---- EXCERPT TO READ

Poisson Spot Madness: Laser & Coin Lens Experiment

[Daniel Petka]

TL;DR Summary

The poisson spot behaves like a miniature parabolic mirror.

Recently, I started to experiment with a laser and a coin used as a lens, being inspired by an old Cody's Lab video. My initial assumption was that through diffraction, the laser will be focused onto a spot on when the coin is a certain distance away from the wall. In a way, I imagined it as an actual lens, wrongly. The point stayed there no matter how far I moved the coin lens. Then things became even more peculiar.

What is going on with the poisson spot... As you can see, it awfully resembles a parabolic mirror. This becomes more apparen

t when you use a ring instead of the coin.

If you have any ideas, I'd love to be hearing from you. Cheers.

 

[sophiecentaur]

I'm trying to make some sense of this. How can a coin resemble a lens? Also, what is it that looks like a "parabolic mirror"? A diagram might have helped. Remember, PF is not psychic and we can only react to what is posted. What's actually going on in those images?

The Poisson Spot is what can appear in the shadow of a small opaque sphere. There is no magic involved, once you understand how the Maths of Refraction works. What have you read about this so far? We need to know if you are going to get an appropriate answer.

 

[Cutter Ketch]

Let me see if I understand your question. You are looking at the diffraction from the edge of a coin inserted into a wide top hat profile laser beam. Because the edge is curved, the edge diffraction is converging, and on a screen you get a cone of light converging to a tight spot. In analogy to a lens you expected that the tight spot would only occur when the coin was a certain distance from the screen, but you found, to your surprise, that the diffraction converged to a tight spot no matter what distance you placed the coin from the screen and you want to know why. Correct?

If I have that right, here is why. Suppose the light diffracted around the edge only at one precise angle. The curved edge would then produce a precise cone of light which would converge to a tight spot at exactly one distance behind the coin. This would be a focus like you expected. The focal length is determined by the curvature of the edge and the angle of diffraction.

Now, in actuality the light diffracts around the edge into a whole range of angles, more light at smaller angles, less at larger angles, but a whole spray. For each angle there is a focal length. If you put the screen at a large distance then the bright diffraction of the shallow angles are focused and the spot is closer to the edge (in angle space). The larger angles deeper into the shadow are further and further past focus. You get a triangle of light diverging deeper into the shadow. At a shorter distance, larger diffraction angles are focused. The shallower angles closer to the edge of the shadow are more and more inside their focus. You get a triangle of light diverging as you get closer to the edge.

--------
---- INFORMATION PROVIDED

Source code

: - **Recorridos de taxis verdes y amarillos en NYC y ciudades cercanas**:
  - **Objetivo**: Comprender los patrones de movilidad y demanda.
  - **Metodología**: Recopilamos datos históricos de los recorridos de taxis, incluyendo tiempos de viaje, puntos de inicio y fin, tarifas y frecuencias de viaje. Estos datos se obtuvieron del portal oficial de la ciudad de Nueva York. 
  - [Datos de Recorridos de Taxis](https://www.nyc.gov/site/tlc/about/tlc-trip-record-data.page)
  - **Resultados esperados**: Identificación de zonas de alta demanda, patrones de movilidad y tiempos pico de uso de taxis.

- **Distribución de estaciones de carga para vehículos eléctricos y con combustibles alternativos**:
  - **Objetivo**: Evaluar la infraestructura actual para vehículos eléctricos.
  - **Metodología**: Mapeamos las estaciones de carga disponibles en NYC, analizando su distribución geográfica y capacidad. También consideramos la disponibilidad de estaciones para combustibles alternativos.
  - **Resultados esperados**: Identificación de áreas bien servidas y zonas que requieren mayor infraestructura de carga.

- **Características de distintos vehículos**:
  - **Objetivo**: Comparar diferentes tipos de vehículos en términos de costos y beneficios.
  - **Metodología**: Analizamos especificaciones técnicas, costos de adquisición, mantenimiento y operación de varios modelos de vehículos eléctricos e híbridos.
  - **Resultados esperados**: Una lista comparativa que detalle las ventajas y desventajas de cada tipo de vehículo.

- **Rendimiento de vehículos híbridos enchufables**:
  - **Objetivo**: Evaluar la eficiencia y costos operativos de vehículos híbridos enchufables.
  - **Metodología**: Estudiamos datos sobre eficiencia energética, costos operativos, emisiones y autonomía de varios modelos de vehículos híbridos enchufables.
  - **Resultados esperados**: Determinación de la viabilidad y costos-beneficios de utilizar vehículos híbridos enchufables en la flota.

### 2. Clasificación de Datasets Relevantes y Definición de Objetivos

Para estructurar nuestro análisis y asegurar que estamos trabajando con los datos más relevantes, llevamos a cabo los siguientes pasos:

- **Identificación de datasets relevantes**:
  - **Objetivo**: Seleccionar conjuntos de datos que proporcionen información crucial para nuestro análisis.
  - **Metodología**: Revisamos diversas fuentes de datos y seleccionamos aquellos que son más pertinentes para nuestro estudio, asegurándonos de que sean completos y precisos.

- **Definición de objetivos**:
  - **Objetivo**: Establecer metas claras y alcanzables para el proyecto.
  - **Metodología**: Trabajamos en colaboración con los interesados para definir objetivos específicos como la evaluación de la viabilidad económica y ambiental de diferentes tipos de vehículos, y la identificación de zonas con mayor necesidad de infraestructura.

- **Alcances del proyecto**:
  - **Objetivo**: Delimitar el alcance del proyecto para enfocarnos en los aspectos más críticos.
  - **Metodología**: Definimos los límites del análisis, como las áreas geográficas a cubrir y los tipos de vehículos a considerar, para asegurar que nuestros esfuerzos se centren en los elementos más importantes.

--------

• **REQUIRED TASKS**:
A. Give the usernames of everyone who posts in the Poisson spot thread.
B. Return the part of the Poisson spot thread that starts at "[Cutter Ketch]" and ends at "know why. Correct?".
C. Keep writing the Poisson spot thread from its last sentence onward.

• **OUTPUTS FOR THE TASKS**:
A. Daniel Petka, sophiecentaur, Cutter Ketch

B.
[Cutter Ketch]

Let me see if I understand your question. You are looking at the diffraction from the edge of a coin inserted into a wide top hat profile laser beam. Because the edge is curved, the edge diffraction is converging, and on a screen you get a cone of light converging to a tight spot. In analogy to a lens you expected that the tight spot would only occur when the coin was a certain distance from the screen, but you found, to your surprise, that the diffraction converged to a tight spot no matter what distance you placed the coin from the screen and you want to know why. Correct?

C.
Because the diffraction is brighter at shallower angles the triangle towards the edge is more prominent than the triangle deeper into the shadow.

As you move the coin closer and further from the screen you should see the spot move further and closer to the edge of the shadow.

 

[sophiecentaur]

The curved edge would then produce a precise cone of light which would converge to a tight spot at exactly one distance behind the coin.

I see where you're going with this. But, unlike a spherical lens in which can be a high level of what is referred to as spherical distortion, for a solid disc or sphere there is a massive range of distances where you get some form of 'focus'. Right in close there is a shadow and at a great distance there is no peak (afaik). The Fraunhoffer (distant) pattern of a round aperture is an Airey Disc and the inverse pattern for a solid disc will have a hole of the same angular size in the centre. The Fresnel pattern seems to be what you get in the near field and has the (fuzzy) Poisson spot.
The diffraction pattern of a neutral density sphere (no change of refractive index) would presumably resemble the inverse of the pattern of an opaque sphere at infinity.

 

[Cutter Ketch]

for a solid disc or sphere there is a massive range of distances where you get some form of 'focus'.

Did you even read the post? The hypothetical is correct and matches what he thought should happen. The extrapolation to the real situation is also correct. And guess what, you get a massive range of distances where you get some sort of focus.

 

[sophiecentaur]

Did you even read the post? T

Yes I read it and, for me, it left a reader half way through a full description. The "if' didn't;t seem to be resolved with a serious "but".